Desde hace más de una década rige la llamada Ley de Tierras, que establece un límite del 15 por ciento a la propiedad extranjera de tierras rurales, tanto a nivel provincial como departamental. No impide inversiones ni bloquea el desarrollo productivo, pero reconoce que la tierra no es un bien cualquiera y que su control tiene implicancias económicas, ambientales y geopolíticas.
Ese marco legal es el que el gobierno de Javier Milei busca eliminar. La intención fue reconocida públicamente por el jefe de Gabinete, Manuel Adorni, y se inscribe en una concepción que concibe a la tierra como un activo más del mercado, despojado de cualquier dimensión estratégica.
El relevamiento de la UBA y el Conicet muestra que ya existen al menos 36 departamentos del país que superan el límite del 15 por ciento de tierras en manos extranjeras. En cuatro casos la situación es extrema: Lácar, en Neuquén; General Lamadrid, en La Rioja; y Molinos y San Carlos, en Salta, donde la extranjerización supera el 50 por ciento de la superficie rural. Son territorios donde se concentran fuentes de agua dulce, minerales o ambas cosas a la vez.
Derogar la Ley de Tierras implicaría remover el último dique de contención frente al proceso de extranjerización de tierras. Derogar la Ley de Tierras implicaría remover el último dique de contención frente al proceso de extranjerización de tierras.
Catamarca aparece dentro de ese mapa con un nivel de extranjerización que oscila entre el 12 y el 12,8 por ciento de su superficie rural.
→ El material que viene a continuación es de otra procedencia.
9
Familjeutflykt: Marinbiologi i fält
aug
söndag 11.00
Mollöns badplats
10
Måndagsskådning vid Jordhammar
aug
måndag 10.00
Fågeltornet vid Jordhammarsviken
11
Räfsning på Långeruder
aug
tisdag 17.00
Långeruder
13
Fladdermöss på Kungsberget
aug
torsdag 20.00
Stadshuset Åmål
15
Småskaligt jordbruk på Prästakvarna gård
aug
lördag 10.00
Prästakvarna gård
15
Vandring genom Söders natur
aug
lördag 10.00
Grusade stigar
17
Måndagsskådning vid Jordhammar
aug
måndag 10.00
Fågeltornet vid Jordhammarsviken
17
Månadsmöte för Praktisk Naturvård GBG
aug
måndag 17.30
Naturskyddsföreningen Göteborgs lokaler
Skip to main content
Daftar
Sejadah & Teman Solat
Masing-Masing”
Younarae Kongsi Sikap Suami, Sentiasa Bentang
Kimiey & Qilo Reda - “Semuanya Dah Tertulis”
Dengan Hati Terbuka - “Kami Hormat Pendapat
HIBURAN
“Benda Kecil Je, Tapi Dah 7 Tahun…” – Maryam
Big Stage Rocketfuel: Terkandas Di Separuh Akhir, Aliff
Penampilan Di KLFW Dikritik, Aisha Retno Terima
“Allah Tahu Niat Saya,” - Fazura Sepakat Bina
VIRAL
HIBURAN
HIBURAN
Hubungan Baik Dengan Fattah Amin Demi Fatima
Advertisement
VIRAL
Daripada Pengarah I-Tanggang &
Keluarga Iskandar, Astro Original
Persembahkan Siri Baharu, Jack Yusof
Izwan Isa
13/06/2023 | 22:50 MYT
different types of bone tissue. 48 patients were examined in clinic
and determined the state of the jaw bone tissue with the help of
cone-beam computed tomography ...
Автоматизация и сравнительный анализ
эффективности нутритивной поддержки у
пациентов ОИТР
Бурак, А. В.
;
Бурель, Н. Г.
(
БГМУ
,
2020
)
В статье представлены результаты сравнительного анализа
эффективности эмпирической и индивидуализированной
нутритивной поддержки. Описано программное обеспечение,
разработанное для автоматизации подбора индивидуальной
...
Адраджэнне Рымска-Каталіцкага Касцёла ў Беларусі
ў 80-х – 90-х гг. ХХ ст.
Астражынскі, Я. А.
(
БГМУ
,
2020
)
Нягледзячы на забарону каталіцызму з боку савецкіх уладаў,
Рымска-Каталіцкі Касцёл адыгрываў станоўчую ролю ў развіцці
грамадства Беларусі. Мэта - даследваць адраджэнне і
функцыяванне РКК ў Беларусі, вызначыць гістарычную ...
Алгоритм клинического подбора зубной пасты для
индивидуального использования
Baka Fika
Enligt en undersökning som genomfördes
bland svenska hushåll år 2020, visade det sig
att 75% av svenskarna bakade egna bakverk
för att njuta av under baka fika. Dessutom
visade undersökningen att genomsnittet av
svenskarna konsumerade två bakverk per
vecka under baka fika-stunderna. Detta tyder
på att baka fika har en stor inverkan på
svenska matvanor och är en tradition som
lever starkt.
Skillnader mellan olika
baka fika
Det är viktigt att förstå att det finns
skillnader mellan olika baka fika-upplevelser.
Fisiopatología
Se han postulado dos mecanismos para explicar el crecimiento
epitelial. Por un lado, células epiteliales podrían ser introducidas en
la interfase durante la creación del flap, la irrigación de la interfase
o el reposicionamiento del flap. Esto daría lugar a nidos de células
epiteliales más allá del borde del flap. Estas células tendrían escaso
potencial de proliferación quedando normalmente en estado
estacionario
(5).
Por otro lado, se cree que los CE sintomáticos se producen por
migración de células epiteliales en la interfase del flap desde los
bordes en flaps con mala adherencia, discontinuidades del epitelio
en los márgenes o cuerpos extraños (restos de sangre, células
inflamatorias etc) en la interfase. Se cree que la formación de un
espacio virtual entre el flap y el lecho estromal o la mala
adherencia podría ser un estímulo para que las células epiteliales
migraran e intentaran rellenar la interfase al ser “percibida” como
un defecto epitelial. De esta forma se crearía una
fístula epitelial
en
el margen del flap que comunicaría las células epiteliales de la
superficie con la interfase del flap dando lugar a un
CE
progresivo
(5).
A escala provincial el tope legal aún no ha sido superado, pero la concentración se da, como en el resto del país, en departamentos con alto potencial minero y en áreas vinculadas a cuencas hídricas estratégicas.
El fenómeno no es exclusivo del NOA. En Cushamen, Chubut, uno de los departamentos que excede el límite legal, se encuentra Puerto Patriada, en plena Reserva Forestal de Uso Múltiple Lago Epuyén, una región de enorme valor ambiental que en los últimos años fue golpeada por incendios devastadores. Allí, como en otros puntos de la Patagonia, la extranjerización avanza sobre territorios sensibles, con escaso control estatal y débil presencia institucional.
El mapa también identifica a los principales países de origen de los propietarios. Estados Unidos encabeza la lista, con más de 2,7 millones de hectáreas en la Argentina, una extensión mayor que la de toda la provincia de Tucumán.
Derogar la Ley de Tierras implicaría remover el último dique de contención frente a este proceso y habilitar la compra irrestricta de zonas con lagos patagónicos de agua dulce, bosques nativos, cordillera rica en minerales críticos y áreas fronterizas de alta sensibilidad. No sería una política de desarrollo, sino una renuncia explícita a cualquier noción de planificación territorial y defensa del interés nacional.
La tierra es soporte de la producción, reserva de agua, fuente de minerales y base material de la soberanía. Mantener la Ley de Tierras y, sobre todo, hacerla cumplir con controles efectivos, no es una postura ideológica sino una decisión estratégica elemental.